Filter the listing below down to the lines holding the word "paint", and copy those lines.

▶ Given entries:
============================================================
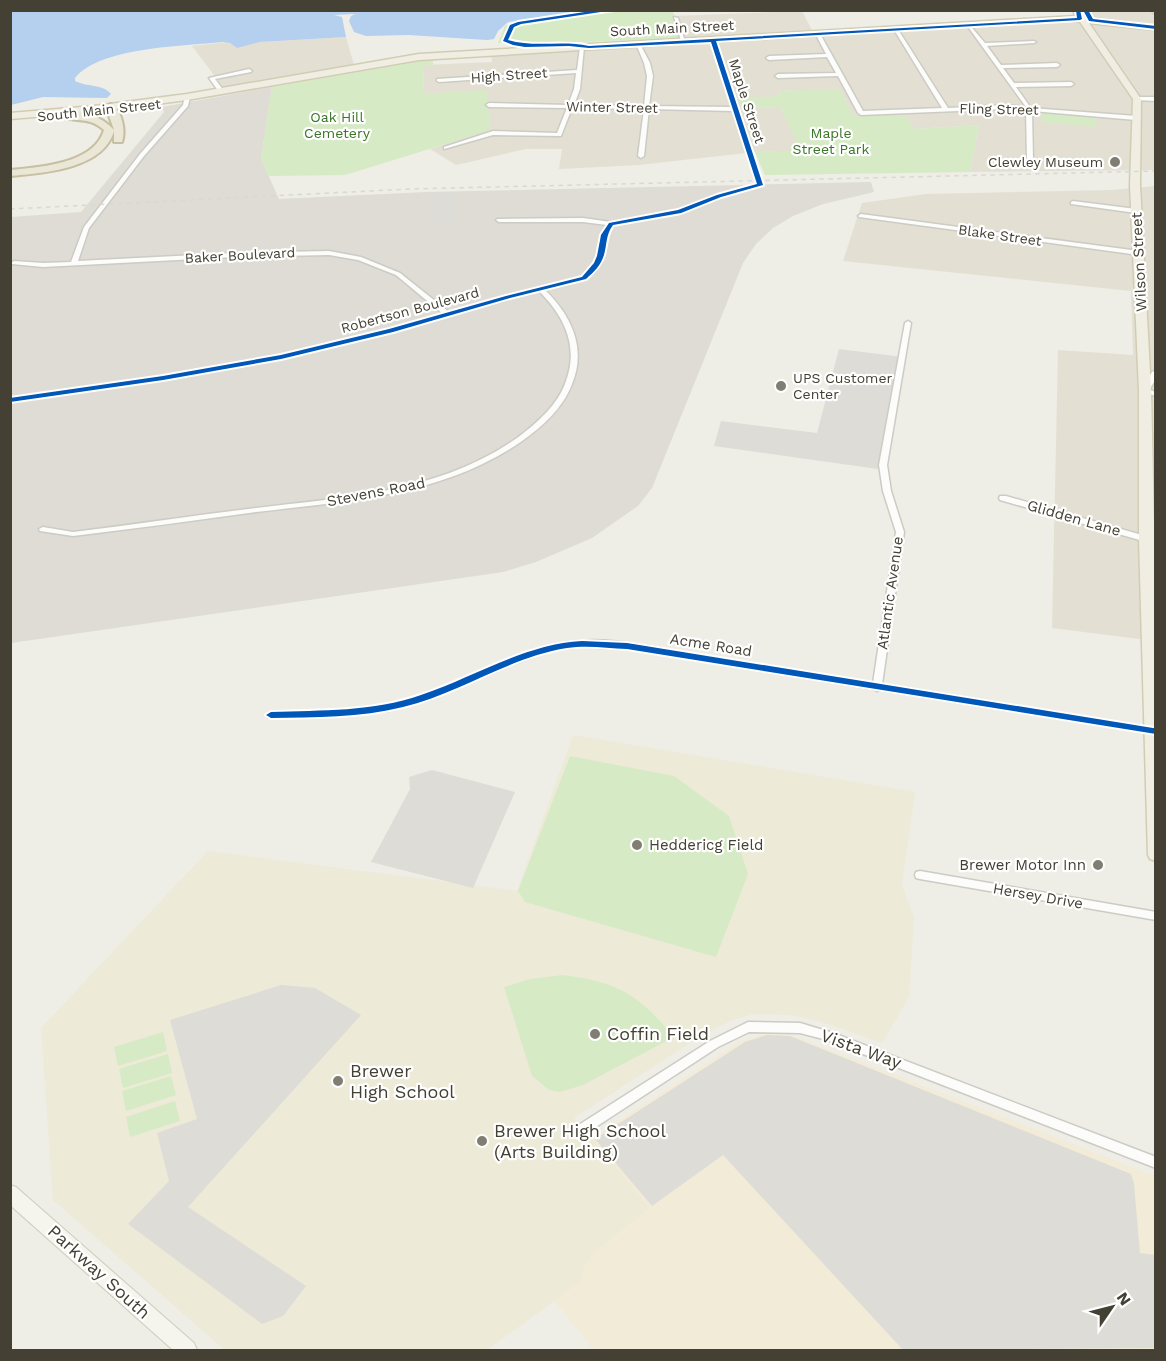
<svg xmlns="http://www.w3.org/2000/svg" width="1166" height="1361" viewBox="0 0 1166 1361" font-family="'Work Sans',sans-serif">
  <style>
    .residential { fill: #e3e0d3 }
    .commercial { fill: #f2ebd8 }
    .industrial { fill: #dedcd4 }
    .education { fill: #edead8 }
    .green { fill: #d6eac5 }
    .parking { fill: #dddcd6 }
    .water { fill: #b5cfee }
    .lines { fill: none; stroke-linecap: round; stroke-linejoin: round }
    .minor-casing { stroke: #cccbc4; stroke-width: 3 }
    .secondary-casing { stroke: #ceccbd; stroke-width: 2 }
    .primary-casing { stroke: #d1cdb3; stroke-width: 3 }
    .motorway-casing { stroke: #c6bfa1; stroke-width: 4 }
    .minor { fill: #fcfcfb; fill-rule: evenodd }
    .secondary { fill: #f6f5ed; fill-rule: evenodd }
    .primary { fill: #f0eee2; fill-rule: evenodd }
    .motorway { fill: #ebe7d7; fill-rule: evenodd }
    .rail { stroke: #d8d8d7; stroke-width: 1.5; stroke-dasharray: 4.5 4.5; stroke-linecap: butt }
    .cycleway-casing { stroke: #fff; stroke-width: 4 }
    .cycleway { fill: #0057b8; fill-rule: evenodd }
    .poi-dot { fill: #807d72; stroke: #fff; stroke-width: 2 }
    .labels { text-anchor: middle; stroke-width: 4.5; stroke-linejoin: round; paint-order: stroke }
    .far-street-label { font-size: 14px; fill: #444033; stroke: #fff }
    .far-park-label { font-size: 14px; fill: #387626; stroke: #fff }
    .far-poi-label { font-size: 14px; fill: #444033; stroke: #fff; text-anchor: end }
    .street-label { font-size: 15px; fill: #444033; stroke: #fff }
    .poi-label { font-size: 15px; fill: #444033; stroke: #fff; text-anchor: start }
    .near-poi-label { font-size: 18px; fill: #444033; stroke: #fff; text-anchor: start }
    .near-street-label { font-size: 18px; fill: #444033; stroke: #fff }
  </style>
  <rect width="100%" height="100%" fill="#eeede6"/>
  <!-- residential -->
  <path class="residential" d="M802 11 814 34 1060 20 1091 22V11H1155V170L970 172 979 125 914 129 903 113 853 115 840 89 778 91 780 96 742 107 781 108 801 151 755 152 639 165 559 169 562 149H526L456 165 430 149 490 130 423 94 424 65 492 62 491 55 681 43 675 16Z
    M346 37 354 65 223 87 192 46 228 42 237 47 260 42Z
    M1155 186V641L1052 628 1058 350 1133 355 1131 291 843 261 862 203 926 194 1112 190Z"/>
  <!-- commercial -->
  <path class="commercial" d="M787 1033 1155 1176V1350H594L554 1300 580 1282 585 1266 593 1253 650 1208 591 1139 739 1042 762 1034Z"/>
  <!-- industrial -->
  <path class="industrial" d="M272 87 261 159 279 199 427 192 871 182 874 192 823 204 793 216 773 228 756 244 743 263 652 488 638 506 592 538 536 562 503 572 11 643V217L81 212 164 112 162 107Z"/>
  <!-- education -->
  <path class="education" d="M573 735 915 792 902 885 914 918 909 997 882 1043 822 1022 790 1015 753 1014 730 1021 696 1039 574 1118 650 1208 593 1253 585 1266 580 1282 487 1350H225L53 1200 41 1028 208 851 517 891Z"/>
  <!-- green -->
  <path class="green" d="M594 10 673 11 679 38 558 43H498L505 26 512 23Z
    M433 59V65L424 66 423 94 486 90 491 130 345 175 268 176 261 159 272 87Z
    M816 89H840L853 115 903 113 915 129 979 125 970 172 765 175 755 152 800 150 781 108 741 107 738 98 780 96 777 91Z
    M1043 111 1095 117V127L1041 122V112Z
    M570 756 674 776 729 816 748 874 716 957 525 902 518 891Z
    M563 975C618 982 638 994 674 1037L583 1085 560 1092 549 1090 532 1076 504 987 530 979Z
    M163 1032 167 1051 118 1066 114 1047Z
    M168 1054 172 1073 123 1088 119 1069Z
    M171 1076 176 1095 126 1111 122 1091Z
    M175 1101 180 1121 130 1137 126 1117Z"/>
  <!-- parking -->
  <path class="parking" d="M457 192 456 222H442L441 217 426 216 431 193Z
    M839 349 902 357 878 469 714 446 721 421 817 433Z
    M432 770 515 792 473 888 371 862 410 789 409 777Z
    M281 985 315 988 361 1015 188 1207 306 1286 283 1316 262 1324 128 1224 169 1181 157 1133 197 1119 170 1020Z
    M767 1035 790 1036 1131 1174 1134 1184 1140 1253 1155 1255V1348L903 1350 723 1155 652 1206 595 1139 745 1042Z"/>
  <!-- water -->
  <path class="water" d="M11 10H585V11L508 22 498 31 494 39 487 40 409 35 366 36 354 32 349 21 351 16 355 14 334 15 342 17 346 37 260 42 237 48 230 43 223 42C184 46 100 47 75 78V81C86 87 103 84 111 94L107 98 43 97 11 105Z"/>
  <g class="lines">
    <defs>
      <path id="minor" d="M1151 10H1156V15Z
        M674 17 678 18 685 42 681 41Z
        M968 23 985 43 1034 41 1036 42 1034 43 987 46 1001 65 1057 63 1060 65 1057 67 1003 68 1014 83 1071 82 1074 84 1071 86 1016 87 1031 108 1136 116 1139 118 1136 120 1032 111 1033 160 1030 162 1027 160 1026 110 1006 109 861 115 858 113 838 76 778 78 775 76 778 74 836 73 827 57 769 60 766 58 769 56 826 54 815 33 819 32 863 111 942 108 893 28 895 27 897 28 948 108 1006 105 1026 107 966 24Z
        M713 38 715 39 763 185 721 197 681 213 613 225C606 233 606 242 604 252 598 283 571 283 545 290 571 315 587 348 572 384 563 408 543 426 522 441 442 497 343 501 249 513 190 521 132 529 73 536L40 531 39 529 43 527 73 532C132 525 190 516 248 509 342 497 437 494 517 438 537 423 558 405 566 381 579 346 564 316 539 291 453 313 368 341 280 359 191 377 101 389 10 402V398C101 385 193 374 282 355 336 343 390 329 443 314L396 275 358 260 329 255 235 257 43 267 12 264 11 263 14 261 43 263 71 262 84 227 140 154 183 105 185 96 190 97 188 106 144 156 89 228 78 261 235 253 329 251 361 257 400 273 449 312 506 296 582 277 594 263 597 256 601 235 607 225 583 222H499L496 220 497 219 583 218 611 222 678 210 717 195 757 184 733 111 649 109 644 156 641 158 638 156 644 109 572 108 561 136 493 135 444 149V147L493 131 557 133 567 108 489 107 486 105 489 103 568 105 574 89 576 73 439 82 437 81V79L577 70 580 47 582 46 584 47 580 89 574 105 644 106 647 76 644 63 636 44 638 43 640 44 650 63 653 76 649 106 732 107 711 39Z
        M249 69 252 71 251 72 215 79 224 91 221 93 219 92 209 78Z
        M1137 97H1156V101L1135 100 1134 99Z
        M1073 201 1136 209 1139 211 1136 213 1071 204V202Z
        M861 214 1139 251 1142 253 1139 255 859 217 858 216Z
        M908 321 911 323 887 465 891 491 904 532 882 684 1153 728H1156V734L880 690 877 691 873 689 627 649 582 647 567 648 547 652 508 666 428 700 388 711 338 716 268 717 266 715 268 713 271 712C316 710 363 713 406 700 461 683 511 651 568 642 607 636 651 647 690 653 751 663 812 673 873 683L896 532 883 491 879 465 905 323Z
        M1156 370V379L1149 390 1156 392V396L1141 391 1152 372Z
        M1000 496H1006L1149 537 1150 539 1146 541H1143L1000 500 999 498Z
        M920 871 1156 912V920L920 879 916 878 915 875 916 872Z
        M748 1022 800 1023 833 1033 1156 1157V1168L827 1040 800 1033 749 1032 718 1047 582 1136 578 1137 574 1136 572 1132 574 1128 710 1041Z"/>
      <path id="secondary" d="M10 1185 16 1187 194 1343 197 1350H173L10 1205Z"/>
      <path id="primary" d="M1078 11 1085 17 1156 26V30L1089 23 1141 99 1140 185 1151 391 1156 613V861L1150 859 1148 855 1139 539V391L1130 185 1133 99 1080 22 1069 20 419 60 187 100 94 112 10 119V113L94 106 187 94 419 54 1076 16 1074 13Z"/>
      <path id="motorway" d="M111 104C122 110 126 131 122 142H114V131C103 169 44 173 10 176V170C40 167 94 164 104 130 88 115 73 124 59 115 74 105 103 117 114 130L106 107Z"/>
    </defs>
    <!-- minor casing -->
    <use href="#minor" class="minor-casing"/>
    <!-- secondary casing -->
    <use href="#secondary" class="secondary-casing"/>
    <!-- primary casing -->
    <use href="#primary" class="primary-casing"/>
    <!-- motorway casing -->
    <use href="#motorway" class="motorway-casing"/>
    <!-- minor -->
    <use href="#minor" class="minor"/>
    <!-- secondary -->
    <use href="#secondary" class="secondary"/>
    <!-- primary -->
    <use href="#primary" class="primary"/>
    <!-- motorway -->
    <use href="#motorway" class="motorway"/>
    <!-- rail -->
    <path class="rail" d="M10 209 410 189 1156 171"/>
    <defs>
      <path id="cycleway" d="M598 10H614L521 24 514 27 508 40C534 48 562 40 589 46L1077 18 1076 10H1080L1082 19 1080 20 716 41 763 185 721 197 681 213 613 225C606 234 607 244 604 255 601 265 594 272 586 279L510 298 393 332 281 359 163 380 10 402V398L163 376 281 355 389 329 506 296 582 277 594 263 597 256 601 235 609 223 678 210 717 195 757 184 711 42 589 48 569 46 525 47 513 45 503 41 510 25 518 22Z
        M1083 10H1088L1093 19 1156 26V29L1089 21Z
        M582 641 627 643 1153 728H1156V734L627 649C607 648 587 645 567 648 510 657 460 693 403 707 360 718 315 717 271 718L266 715 271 712C322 710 373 712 421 695 474 677 525 644 582 641Z"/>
    </defs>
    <!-- cycleway casing -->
    <use href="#cycleway" class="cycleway-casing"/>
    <!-- cycleway -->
    <use href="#cycleway" class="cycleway"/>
  </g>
  <!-- markers -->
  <g class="poi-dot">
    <circle cx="1115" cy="162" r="6"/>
    <circle cx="781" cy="386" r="6"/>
    <circle cx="637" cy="845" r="6"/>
    <circle cx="1098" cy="865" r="6"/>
    <circle cx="595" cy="1034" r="6"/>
    <circle cx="338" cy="1081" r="6"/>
    <circle cx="482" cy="1141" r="6"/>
  </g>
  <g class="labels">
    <!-- far-street labels -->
    <g class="far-street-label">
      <text transform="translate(672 28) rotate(-3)" y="5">South Main Street</text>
      <text transform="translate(509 75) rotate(-4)" y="5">High Street</text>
      <text transform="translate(747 101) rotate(72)" y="5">Maple Street</text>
      <text transform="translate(612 107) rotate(1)" y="5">Winter Street</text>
      <text transform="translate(999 109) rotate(1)" y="5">Fling Street</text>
      <text transform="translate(99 110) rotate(-6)" y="5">South Main Street</text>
      <text transform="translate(1000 235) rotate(8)" y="5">Blake Street</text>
      <text transform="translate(240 255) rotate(-3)" y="5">Baker Boulevard</text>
      <text transform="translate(410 310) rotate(-15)" y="5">Robertson Boulevard</text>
    </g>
    <!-- far-park labels -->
    <g class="far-park-label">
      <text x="337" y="122">Oak Hill<tspan x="337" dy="16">Cemetery</tspan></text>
      <text x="831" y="138">Maple<tspan x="831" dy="16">Street Park</tspan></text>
    </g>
    <!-- far-poi labels -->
    <g class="far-poi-label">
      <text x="1103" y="167">Clewley Museum</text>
      <text x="793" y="383" text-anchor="start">UPS Customer<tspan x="793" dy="16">Center</tspan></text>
    </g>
    <!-- street labels -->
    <g class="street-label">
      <text transform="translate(1139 262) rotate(-93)" y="5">Wilson Street</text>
      <text transform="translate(376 492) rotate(-11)" y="5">Stevens Road</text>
      <text transform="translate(1074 518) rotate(16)" y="5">Glidden Lane</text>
      <text transform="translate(890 593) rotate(-82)" y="5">Atlantic Avenue</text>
      <text transform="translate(711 645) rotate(9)" y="5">Acme Road</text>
      <text transform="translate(1038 896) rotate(10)" y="5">Hersey Drive</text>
    </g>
    <!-- poi labels -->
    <g class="poi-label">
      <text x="649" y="850">Heddericg Field</text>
      <text x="1086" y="870" text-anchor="end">Brewer Motor Inn</text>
    </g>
    <!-- near-poi labels -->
    <g class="near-poi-label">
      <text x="607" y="1040">Coffin Field</text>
      <text x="350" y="1077">Brewer<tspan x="350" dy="21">High School</tspan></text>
      <text x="494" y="1137">Brewer High School<tspan x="494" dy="21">(Arts Building)</tspan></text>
    </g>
    <!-- near-street labels -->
    <g class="near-street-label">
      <text transform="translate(861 1049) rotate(20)" y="6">Vista Way</text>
      <text transform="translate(99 1272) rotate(42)" y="6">Parkway South</text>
    </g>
  </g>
  <!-- border -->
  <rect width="1166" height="1361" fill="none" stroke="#444033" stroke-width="24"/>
  <!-- north arrow -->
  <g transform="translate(1112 1307) rotate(55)" stroke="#ffffff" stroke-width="4.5" paint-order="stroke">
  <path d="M0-4.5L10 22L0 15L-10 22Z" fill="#444033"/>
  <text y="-9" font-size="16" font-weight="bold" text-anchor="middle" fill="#444033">N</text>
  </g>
</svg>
============================================================
▶ Output of the task:
    .labels { text-anchor: middle; stroke-width: 4.5; stroke-linejoin: round; paint-order: stroke }
  <g transform="translate(1112 1307) rotate(55)" stroke="#ffffff" stroke-width="4.5" paint-order="stroke">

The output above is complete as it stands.